··· Data for processing ···

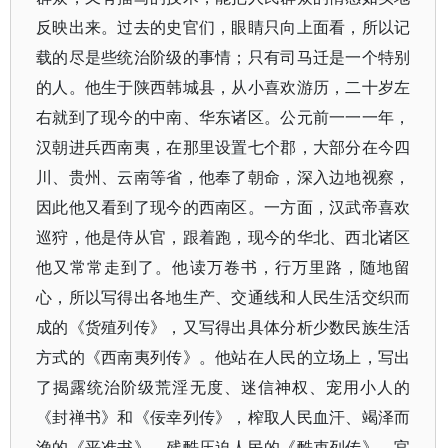
反映出来。过去的史官们，眼睛只向上面看，所以记
载的尽是些统治阶级的事情；只有司马迁是一个特别
的人。他生于陕西韩城县，从小喜欢游历，二十岁左
右就到了现今的中南、华东诸区。公元前一一一年，
汉朝进兵西南夷，在那里设置七个郡，大部分在今四
川、贵州、云南等省，他奉了朝命，深入边地视察，
因此他又看到了现今的西南区。一方面，汉武帝喜欢
巡狩，他是侍从官，跟着跑，现今的华北、西北诸区
他又常常走到了。他读万卷书，行万里路，随地留
心，所以写得出各地生产、交通线和人民生活交织而
成的《货殖列传》，又写得出具体分析少数民族生活
方式的《西南夷列传》。他站在人民的立场上，写出
了揭露统治阶级荒淫无度、迷信神权、宠用小人的
《封禅书》和《佞幸列传》，榨取人民血汗、竭泽而
渔的《平准书》，残酷压迫人民的《酷吏列传》，官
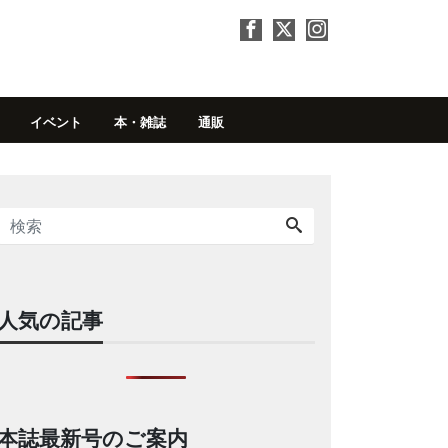
イベント
本・雑誌
通販
人気の記事
本誌最新号のご案内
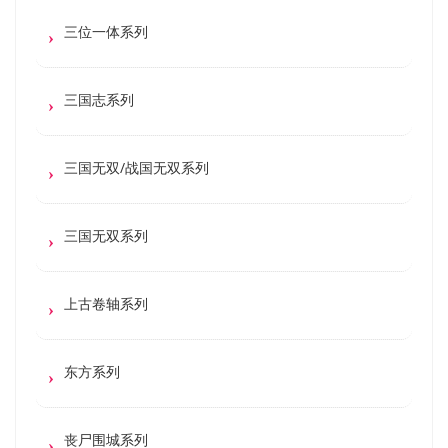
三位一体系列
三国志系列
三国无双/战国无双系列
三国无双系列
上古卷轴系列
东方系列
丧尸围城系列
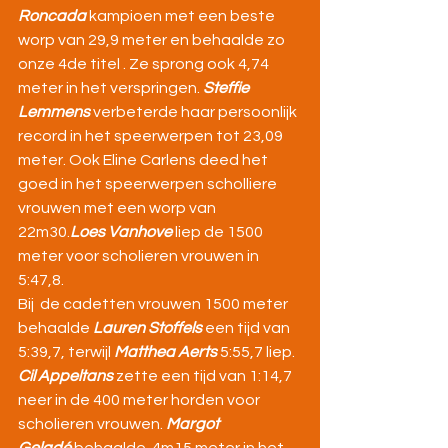
Roncada
 kampioen met een beste 
worp van 29,9 meter en behaalde zo 
onze 4de titel . Ze sprong ook 4,74 
meter in het verspringen. 
Steffie 
Lemmens
 verbeterde haar persoonlijk 
record in het speerwerpen tot 23,09 
meter. Ook Eline Carlens deed het 
goed in het speerwerpen scholliere 
vrouwen met een worp van 
22m30.
Loes Vanhove
 liep de 1500 
meter voor scholieren vrouwen in 
5:47,8.
Bij  de cadetten vrouwen 1500 meter 
behaalde 
Lauren Stoffels
 een tijd van 
5:39,7, terwijl 
Matthea Aerts
 5:55,7 liep. 
Cil Appeltans
 zette een tijd van 1:14,7 
neer in de 400 meter horden voor 
scholieren vrouwen. 
Margot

···

### Exercise objective
Output every line of text in the data above, unchanged and in the same order, and leave the pictures out of your answer.

### Expected output
反映出来。过去的史官们，眼睛只向上面看，所以记
载的尽是些统治阶级的事情；只有司马迁是一个特别
的人。他生于陕西韩城县，从小喜欢游历，二十岁左
右就到了现今的中南、华东诸区。公元前一一一年，
汉朝进兵西南夷，在那里设置七个郡，大部分在今四
川、贵州、云南等省，他奉了朝命，深入边地视察，
因此他又看到了现今的西南区。一方面，汉武帝喜欢
巡狩，他是侍从官，跟着跑，现今的华北、西北诸区
他又常常走到了。他读万卷书，行万里路，随地留
心，所以写得出各地生产、交通线和人民生活交织而
成的《货殖列传》，又写得出具体分析少数民族生活
方式的《西南夷列传》。他站在人民的立场上，写出
了揭露统治阶级荒淫无度、迷信神权、宠用小人的
《封禅书》和《佞幸列传》，榨取人民血汗、竭泽而
渔的《平准书》，残酷压迫人民的《酷吏列传》，官
イベント
本・雑誌
通販
人気の記事
本誌最新号のご案内
三位一体系列
三国志系列
三国无双/战国无双系列
三国无双系列
上古卷轴系列
东方系列
丧尸围城系列
Roncada
 kampioen met een beste 
worp van 29,9 meter en behaalde zo 
onze 4de titel . Ze sprong ook 4,74 
meter in het verspringen. 
Steffie 
Lemmens
 verbeterde haar persoonlijk 
record in het speerwerpen tot 23,09 
meter. Ook Eline Carlens deed het 
goed in het speerwerpen scholliere 
vrouwen met een worp van 
22m30.
Loes Vanhove
 liep de 1500 
meter voor scholieren vrouwen in 
5:47,8.
Bij  de cadetten vrouwen 1500 meter 
behaalde 
Lauren Stoffels
 een tijd van 
5:39,7, terwijl 
Matthea Aerts
 5:55,7 liep. 
Cil Appeltans
 zette een tijd van 1:14,7 
neer in de 400 meter horden voor 
scholieren vrouwen. 
Margot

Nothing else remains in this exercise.